I'm very pleased and proud of the National Equality March, which about 150,000 LGBTs and allies took part in three days ago, Oct 11th 2009.
That same day, while they marched in Washington DC, hundreds more, including myself, took part in a simultaneous march over San Francisco's Golden Gate Bridge.
I'm pleased by the national press the DC march got~~I was equally happy to
see our local march become that night's lead news story on KRON TV, and KPIX TV here in town.
I'm delighted to see us not taking our lack of equality lying down.
I was happy to see so many transgenders taking part in the local march~~they've been an underclass within an underclass and they deserve better.
But I'm still not proud of how we treat each other.
Sorry to be a buzz kill yet again, but the general lack of care and concern for each other in the LGBT community needs to be addressed.

Listed entries:
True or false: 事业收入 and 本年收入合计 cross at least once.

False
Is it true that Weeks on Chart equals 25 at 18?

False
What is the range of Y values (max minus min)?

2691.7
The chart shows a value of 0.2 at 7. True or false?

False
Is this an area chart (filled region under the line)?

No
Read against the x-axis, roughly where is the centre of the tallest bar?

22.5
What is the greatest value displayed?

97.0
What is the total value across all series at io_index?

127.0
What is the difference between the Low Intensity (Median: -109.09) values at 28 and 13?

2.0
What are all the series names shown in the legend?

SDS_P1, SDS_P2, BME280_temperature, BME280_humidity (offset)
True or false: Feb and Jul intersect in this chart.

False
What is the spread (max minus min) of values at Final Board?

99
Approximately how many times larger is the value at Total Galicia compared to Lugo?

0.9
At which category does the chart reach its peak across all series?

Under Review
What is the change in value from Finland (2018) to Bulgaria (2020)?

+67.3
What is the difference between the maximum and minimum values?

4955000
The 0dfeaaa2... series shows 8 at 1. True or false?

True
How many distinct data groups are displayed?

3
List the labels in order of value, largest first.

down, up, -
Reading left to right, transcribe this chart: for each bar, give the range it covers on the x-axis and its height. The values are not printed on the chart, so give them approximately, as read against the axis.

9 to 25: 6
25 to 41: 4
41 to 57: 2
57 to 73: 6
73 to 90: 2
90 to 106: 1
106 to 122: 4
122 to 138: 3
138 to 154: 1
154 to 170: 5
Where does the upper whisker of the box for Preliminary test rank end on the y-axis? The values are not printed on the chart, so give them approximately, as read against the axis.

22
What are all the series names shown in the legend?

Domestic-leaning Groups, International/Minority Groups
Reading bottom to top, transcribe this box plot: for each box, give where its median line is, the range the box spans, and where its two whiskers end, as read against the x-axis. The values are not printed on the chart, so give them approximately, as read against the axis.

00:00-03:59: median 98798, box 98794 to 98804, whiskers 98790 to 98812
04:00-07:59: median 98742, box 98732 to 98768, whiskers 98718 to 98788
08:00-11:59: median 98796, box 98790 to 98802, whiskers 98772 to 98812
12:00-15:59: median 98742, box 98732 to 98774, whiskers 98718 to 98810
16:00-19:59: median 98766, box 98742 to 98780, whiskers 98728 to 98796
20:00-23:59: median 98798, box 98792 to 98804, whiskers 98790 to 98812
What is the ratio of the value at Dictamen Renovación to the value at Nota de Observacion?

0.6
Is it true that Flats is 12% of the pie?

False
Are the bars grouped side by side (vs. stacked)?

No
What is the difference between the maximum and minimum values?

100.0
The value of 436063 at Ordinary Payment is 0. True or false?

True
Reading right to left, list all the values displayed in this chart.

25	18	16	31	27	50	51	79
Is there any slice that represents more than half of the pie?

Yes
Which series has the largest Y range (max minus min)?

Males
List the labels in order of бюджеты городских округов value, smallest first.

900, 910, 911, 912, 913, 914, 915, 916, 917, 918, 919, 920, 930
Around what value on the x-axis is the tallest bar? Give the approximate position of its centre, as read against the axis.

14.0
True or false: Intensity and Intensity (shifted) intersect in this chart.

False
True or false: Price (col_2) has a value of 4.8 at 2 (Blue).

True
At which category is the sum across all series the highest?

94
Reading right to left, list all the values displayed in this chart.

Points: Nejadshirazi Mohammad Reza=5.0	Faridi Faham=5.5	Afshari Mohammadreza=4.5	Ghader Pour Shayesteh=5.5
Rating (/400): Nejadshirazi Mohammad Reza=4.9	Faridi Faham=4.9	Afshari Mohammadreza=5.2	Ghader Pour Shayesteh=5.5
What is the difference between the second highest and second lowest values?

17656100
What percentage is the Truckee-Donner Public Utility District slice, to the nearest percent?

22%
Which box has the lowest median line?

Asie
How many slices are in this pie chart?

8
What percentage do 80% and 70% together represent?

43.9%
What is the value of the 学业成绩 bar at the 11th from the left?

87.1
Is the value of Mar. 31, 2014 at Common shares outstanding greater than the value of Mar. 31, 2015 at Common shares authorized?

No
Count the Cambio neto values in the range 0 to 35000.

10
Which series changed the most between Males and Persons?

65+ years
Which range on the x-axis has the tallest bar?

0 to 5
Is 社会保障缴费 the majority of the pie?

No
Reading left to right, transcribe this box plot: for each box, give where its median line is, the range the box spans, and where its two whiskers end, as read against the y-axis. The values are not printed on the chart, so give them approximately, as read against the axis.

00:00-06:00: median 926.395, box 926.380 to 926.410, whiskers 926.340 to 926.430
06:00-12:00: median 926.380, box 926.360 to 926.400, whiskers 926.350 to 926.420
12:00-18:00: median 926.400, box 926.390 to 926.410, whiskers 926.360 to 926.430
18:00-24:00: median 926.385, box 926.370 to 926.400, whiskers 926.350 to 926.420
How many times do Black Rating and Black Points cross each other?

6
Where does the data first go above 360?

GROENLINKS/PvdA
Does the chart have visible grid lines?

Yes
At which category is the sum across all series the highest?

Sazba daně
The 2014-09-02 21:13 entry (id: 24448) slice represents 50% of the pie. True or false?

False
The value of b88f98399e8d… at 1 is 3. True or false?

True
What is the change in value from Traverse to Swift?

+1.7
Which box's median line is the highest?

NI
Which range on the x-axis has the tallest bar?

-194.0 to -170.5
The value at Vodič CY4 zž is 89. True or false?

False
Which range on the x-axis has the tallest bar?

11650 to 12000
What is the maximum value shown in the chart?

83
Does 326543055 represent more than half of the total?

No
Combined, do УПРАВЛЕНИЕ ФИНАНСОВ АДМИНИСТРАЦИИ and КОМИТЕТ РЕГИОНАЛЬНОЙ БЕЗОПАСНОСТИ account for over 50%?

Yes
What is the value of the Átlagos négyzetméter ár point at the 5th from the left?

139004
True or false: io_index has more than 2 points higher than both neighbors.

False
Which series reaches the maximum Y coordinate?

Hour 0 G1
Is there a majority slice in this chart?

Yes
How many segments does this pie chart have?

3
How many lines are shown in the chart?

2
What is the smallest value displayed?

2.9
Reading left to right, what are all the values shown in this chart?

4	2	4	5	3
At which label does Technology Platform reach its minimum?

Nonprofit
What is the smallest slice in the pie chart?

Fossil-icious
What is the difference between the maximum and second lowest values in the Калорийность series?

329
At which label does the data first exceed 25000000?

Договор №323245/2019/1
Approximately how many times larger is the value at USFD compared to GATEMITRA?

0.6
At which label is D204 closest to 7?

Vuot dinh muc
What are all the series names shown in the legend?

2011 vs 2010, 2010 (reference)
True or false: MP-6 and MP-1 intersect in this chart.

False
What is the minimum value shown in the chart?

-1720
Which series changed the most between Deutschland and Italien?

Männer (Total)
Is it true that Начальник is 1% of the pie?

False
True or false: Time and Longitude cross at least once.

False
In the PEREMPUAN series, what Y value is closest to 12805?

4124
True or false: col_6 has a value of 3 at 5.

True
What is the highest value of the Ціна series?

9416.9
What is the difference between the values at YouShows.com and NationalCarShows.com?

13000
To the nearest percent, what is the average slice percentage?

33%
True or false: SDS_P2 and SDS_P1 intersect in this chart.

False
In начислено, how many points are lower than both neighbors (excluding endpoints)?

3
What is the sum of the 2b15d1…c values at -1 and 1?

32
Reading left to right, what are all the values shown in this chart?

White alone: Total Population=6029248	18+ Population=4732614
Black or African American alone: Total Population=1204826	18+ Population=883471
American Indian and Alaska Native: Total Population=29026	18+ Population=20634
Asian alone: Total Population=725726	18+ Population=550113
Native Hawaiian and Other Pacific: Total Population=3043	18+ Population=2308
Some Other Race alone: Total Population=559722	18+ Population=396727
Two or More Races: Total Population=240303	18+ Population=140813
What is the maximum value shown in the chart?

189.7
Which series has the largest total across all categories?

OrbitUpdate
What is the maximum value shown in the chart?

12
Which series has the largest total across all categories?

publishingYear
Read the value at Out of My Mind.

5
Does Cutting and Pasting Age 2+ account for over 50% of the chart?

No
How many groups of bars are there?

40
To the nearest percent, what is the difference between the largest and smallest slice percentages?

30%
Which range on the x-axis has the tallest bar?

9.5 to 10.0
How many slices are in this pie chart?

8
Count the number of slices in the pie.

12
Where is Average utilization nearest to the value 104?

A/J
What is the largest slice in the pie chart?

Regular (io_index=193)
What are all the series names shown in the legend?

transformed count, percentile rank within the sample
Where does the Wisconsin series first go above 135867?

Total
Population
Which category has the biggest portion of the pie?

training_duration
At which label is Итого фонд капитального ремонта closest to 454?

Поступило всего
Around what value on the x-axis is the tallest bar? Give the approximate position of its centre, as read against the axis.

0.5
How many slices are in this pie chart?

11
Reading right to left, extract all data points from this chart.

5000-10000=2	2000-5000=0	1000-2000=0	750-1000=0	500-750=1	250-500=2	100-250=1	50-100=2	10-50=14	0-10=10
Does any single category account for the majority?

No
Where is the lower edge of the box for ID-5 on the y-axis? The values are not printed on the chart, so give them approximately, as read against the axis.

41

Instruction A:
According to the post about the equality march, about how many people took part in the National Equality March?
Instruction B:
Continue the post about the equality march from its final sentence.

Your response A:
About 150,000 LGBTs and allies.

Your response B:
The day after the march, I got an email from a very dear friend. He's a gay Arab~~we were close friends in New York. He was forced to leave this country in 2001 and
has since lived in Lebanon and Morroco. In Monday's email, he told me that he was moving back to Kuwait, the country of his birth. He's given up on the gay community, he says. He wishes he weren't gay. He hopes to find the love from his family that the gay community has denied him.
Those were his words, not mine.
But these are words I understand all too well.
"Not interested, don't care, get over it", are the words I continue to hear from people who claim to be gay activists regarding my mentally ill former partner who lives with an anti-gay Christian family~~a family which uses his disabilities as a control device.
Yes, I've gotten a bit of support here and there from within the gay community, but by a 90% margin, it's been "no one cares about you."
Not even a kind word from them~~and that includes from people I once thought were close friends.
I can't even begin to describe how this has made me feel, especially since I've gotten nothing but support, by a 100% margin, from people we call "straight allies".
It shouldn't be this way.
The gay community should have gotten behind me. The gay community should be embracing my Kuwaiti friend in his loneliness, not ignoring him.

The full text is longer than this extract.